Task: According to the passage below on cell fates in the neural plate of swr⁻ embryos, what do the medial, intermediate and lateral ngn1 domains in the trunk probably give rise to?

START Selected extract

In the trunk, cell fates in intermediate regions of the neural plate were also affected dramatically in swr⁻ embryos. nhg1 is a novel bHLH gene expressed in broad lateral and narrow medial domains of cells in the neural plate (M. Gering, personal communication; and Fig. 3J). The position of the lateral domains is just posterior and just medial to the bands of fkd6 expression described above (not shown). The lateral bands of nhg1 expression were either absent in swr⁻ embryos (Fig. 3K) or were occasionally fused and expanded on the ventral side of the embryo (Fig. 3L). In the trunk, ngn1 marks medial, intermediate and lateral neurogenic domains that probably give rise to motor neurons, interneurons and sensory neurons, respectively (Blader et al., 1997). As expected, the lateral domain of ngn1 expression was absent and the intermediate domain hugely expanded in swr⁻ embryos (Fig. 3O). Furthermore, the medial domain of ngn1 expression was broader in swr⁻ embryos (Fig. 3P) as compared to wild type (Fig. 3N). This was mirrored by a slight broadening of the rows of elavC- and isl1-expressing motor neurons (Fig. 3D,G; and data not shown). The rows of motorneurons were also shorter in swr⁻ embryos than in wild type. This appeared to be due to posterior truncation as the rostral boundary of the motor neurons was not significantly altered with respect to other ectodermal markers (nhg1+ krox20, elavC + krox20, data not shown).

END Selected extract
START Dataset entries

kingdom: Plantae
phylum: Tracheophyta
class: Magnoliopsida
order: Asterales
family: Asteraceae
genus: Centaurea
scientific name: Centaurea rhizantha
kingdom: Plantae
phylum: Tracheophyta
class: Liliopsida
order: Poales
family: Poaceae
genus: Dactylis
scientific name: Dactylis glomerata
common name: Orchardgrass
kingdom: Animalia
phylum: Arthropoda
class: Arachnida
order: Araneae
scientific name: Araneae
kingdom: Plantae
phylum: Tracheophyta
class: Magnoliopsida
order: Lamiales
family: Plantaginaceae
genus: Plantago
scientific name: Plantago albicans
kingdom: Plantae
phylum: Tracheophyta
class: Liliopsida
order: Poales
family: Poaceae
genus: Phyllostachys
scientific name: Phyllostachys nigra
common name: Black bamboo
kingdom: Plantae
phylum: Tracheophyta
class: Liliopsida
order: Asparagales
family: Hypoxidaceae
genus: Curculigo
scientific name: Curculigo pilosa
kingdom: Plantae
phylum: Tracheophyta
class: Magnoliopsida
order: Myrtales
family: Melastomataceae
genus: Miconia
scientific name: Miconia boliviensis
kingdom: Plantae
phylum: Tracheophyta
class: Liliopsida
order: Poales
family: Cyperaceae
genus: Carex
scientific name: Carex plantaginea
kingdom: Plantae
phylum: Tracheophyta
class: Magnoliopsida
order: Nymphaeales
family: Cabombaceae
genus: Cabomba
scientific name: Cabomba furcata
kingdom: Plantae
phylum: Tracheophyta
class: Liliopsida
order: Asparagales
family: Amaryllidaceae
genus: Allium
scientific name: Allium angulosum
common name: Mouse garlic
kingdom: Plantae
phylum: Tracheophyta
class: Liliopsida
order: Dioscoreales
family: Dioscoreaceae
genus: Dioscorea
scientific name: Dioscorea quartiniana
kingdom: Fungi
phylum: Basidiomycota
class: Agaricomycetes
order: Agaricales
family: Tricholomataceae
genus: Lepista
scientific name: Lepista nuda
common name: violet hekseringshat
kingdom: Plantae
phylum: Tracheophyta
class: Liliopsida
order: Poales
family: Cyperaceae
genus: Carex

END Dataset entries

Result below: Motor neurons, interneurons and sensory neurons, respectively.